We moved to Auschwitz and saw the exhibitions in the old barracks. These seemed
to take away and give so much at the same time. This gave the site a personal touch
and brought those lives that were lost back, but then it was done in the old complexes
and so the buildings seemed more like a college campus than a concentration camp.
It was if I was seeing it all however it didn’t take place there, but somewhere
entirely different, like a museum with treasures from far-off places.
The reality came crashing home when I saw the room with the shoes… there were wooden
shoes and this made me think of a Dutch farmer, forcing me to realize how far and
to what extend this actually went. The hair and the room in Canada II with the pictures
also helped show the reality of the situation, however I still seemed to be so far
removed, perhaps that’s my mind trying to protect me, perhaps that's what time
has taken, or perhaps time granted us a gift to ease the tragedies of the past,
I’m not quite sure.
Facts and figures are the "what" behind Auschwitz-Birkenau, racism the
"why," however being here makes you question the "how"? How
can people do this to their fellow man? We are first human, and only second Jews,
Christians, Muslims, etc.
Describing this complex is not to describe a place, but rather an emotion, which
can't be expressed.

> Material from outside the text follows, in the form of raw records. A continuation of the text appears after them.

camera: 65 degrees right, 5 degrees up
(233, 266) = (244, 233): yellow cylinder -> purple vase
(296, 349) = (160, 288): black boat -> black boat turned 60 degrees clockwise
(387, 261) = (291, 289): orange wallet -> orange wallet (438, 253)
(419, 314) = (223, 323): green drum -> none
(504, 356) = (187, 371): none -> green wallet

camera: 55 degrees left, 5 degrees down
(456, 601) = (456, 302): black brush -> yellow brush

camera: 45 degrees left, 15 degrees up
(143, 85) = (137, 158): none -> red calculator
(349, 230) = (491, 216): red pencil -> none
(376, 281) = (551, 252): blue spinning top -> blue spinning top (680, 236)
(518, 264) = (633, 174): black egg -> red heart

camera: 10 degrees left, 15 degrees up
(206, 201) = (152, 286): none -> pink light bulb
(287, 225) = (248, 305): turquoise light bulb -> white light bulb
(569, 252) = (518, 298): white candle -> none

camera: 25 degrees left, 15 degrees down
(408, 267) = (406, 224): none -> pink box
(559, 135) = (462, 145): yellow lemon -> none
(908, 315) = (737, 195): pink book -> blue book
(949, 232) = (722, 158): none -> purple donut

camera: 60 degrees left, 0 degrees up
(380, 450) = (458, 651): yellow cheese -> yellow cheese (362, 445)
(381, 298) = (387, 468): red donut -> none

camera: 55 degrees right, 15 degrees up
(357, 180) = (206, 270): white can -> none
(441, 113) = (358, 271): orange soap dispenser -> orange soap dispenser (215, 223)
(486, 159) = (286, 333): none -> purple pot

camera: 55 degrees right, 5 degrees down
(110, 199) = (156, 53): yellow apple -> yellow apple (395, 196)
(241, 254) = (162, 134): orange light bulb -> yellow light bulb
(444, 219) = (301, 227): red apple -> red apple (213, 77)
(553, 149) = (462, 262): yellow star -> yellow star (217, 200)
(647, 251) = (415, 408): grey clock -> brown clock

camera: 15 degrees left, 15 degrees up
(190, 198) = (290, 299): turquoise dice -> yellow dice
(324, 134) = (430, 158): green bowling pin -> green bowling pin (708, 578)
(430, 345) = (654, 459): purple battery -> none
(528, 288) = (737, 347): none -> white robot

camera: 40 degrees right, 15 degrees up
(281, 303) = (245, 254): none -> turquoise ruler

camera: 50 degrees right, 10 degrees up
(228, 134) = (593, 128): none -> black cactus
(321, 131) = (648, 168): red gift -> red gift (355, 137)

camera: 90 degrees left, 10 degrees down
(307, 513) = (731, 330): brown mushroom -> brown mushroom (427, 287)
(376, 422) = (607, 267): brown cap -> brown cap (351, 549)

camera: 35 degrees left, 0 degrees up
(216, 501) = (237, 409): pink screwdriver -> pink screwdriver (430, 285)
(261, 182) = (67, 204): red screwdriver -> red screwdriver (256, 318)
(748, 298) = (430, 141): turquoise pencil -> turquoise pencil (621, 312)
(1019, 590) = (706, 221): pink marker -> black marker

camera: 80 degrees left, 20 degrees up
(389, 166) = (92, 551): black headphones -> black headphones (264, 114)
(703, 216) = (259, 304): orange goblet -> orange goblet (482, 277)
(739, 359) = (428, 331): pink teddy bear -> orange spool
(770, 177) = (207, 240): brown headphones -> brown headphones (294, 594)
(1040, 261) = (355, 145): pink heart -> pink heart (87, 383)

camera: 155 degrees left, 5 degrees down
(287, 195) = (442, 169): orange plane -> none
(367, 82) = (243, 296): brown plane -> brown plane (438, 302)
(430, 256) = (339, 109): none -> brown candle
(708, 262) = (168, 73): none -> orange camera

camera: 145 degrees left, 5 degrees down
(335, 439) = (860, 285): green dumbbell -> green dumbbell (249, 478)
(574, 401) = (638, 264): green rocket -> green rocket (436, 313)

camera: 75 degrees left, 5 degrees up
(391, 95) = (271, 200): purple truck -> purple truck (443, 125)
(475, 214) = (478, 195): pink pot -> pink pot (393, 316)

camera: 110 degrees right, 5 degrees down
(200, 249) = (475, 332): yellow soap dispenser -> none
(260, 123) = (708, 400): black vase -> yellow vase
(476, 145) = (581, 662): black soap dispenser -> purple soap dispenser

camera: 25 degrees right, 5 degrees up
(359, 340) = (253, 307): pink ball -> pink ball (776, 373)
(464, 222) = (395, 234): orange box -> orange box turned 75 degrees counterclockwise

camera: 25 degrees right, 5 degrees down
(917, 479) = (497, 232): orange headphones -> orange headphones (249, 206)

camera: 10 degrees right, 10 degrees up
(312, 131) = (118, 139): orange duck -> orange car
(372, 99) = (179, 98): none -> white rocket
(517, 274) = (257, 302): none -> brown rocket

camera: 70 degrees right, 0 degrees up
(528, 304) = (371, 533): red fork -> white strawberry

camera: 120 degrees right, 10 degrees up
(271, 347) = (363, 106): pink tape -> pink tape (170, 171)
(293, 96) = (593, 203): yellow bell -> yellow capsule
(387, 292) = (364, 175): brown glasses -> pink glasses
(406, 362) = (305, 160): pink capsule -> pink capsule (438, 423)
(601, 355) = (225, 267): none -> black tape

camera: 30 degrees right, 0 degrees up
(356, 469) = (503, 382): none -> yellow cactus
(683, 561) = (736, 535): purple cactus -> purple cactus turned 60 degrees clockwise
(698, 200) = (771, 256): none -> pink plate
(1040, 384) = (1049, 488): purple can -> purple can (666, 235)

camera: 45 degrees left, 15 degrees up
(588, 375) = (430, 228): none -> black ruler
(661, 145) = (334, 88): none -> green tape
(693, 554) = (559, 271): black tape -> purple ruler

For each person that emotion is different; everyone says
that it moves you and the reality comes crashing down, but I left with an attitude
I didn’t expect to ever get, one of part anger, part frustration, part denial, and
part reality.
As we were driving away I kept telling myself that the holocaust is such crap: the
reasons, the ability to find so many assassins, the methods, and even the people
today. The holocaust was probably the worst act performed by mankind, the people
must have been numb of all feelings; the man in charge of this camp actually went
home to his five children every night and during the days went to be a mass murderer
committing genocide in unbelievable proportions. The lack of feelings and emotions
of them are perhaps what I felt when I was there, almost removed from my body and
unattached to everything and anything.
The method of murder was terrible, not necessarily the method, but the fact that
“doctors” did experiments to find which method worked the best in order to finish
their genocide goals.
What greatly upsets me about the holocaust is the way people today treat it. It
is perhaps the most emotionally attached event in history and those that are so
attached typically didn’t live through it, but often times know someone who has.
Many Jews it seems want the holocaust for themselves. However many died because
they had a "Jewish nose," or were an educated Pole, or Roma (gypsies),
or gay, or Soviet. There are so many people and so many random people who got lost
in the confusion.
People forget so much and most have never learned the story, they only know the
movies and hence most people there are uneducated and naive about this place and
the events that took place here. The holocaust will never get any better over time
and the emotions are too tightly entwined with life to argue with. There were too
many victims, but people forget that just one would have been too many victims.
This, I believe should not be viewed in history as an act against any particular
group, but rather as an act human took against his fellow humankind. We take so
much time and effort making ourselves different and taking pride in what we believe
we are: American, Catholic, white, and middle class in my case. We take so much
time and pride in these things that we forget before that we are all just human
and if we make that identifier as our priority then we must unite as one; our differences
are only secondary. With this approach the holocaust is not an act of Christian
against Jew or Nazi against Jew, but rather an act of human against human, for before
all else we are nothing more or less than that, human.
I learned more yesterday at Auschwitz than I have all semester in my Auschwitz class,
at which I've learned a great deal. Education is more present in the real world
than in a book or out of the mouth of a professor and to know Auschwitz you must
go. To understand Auschwitz is an impossibility.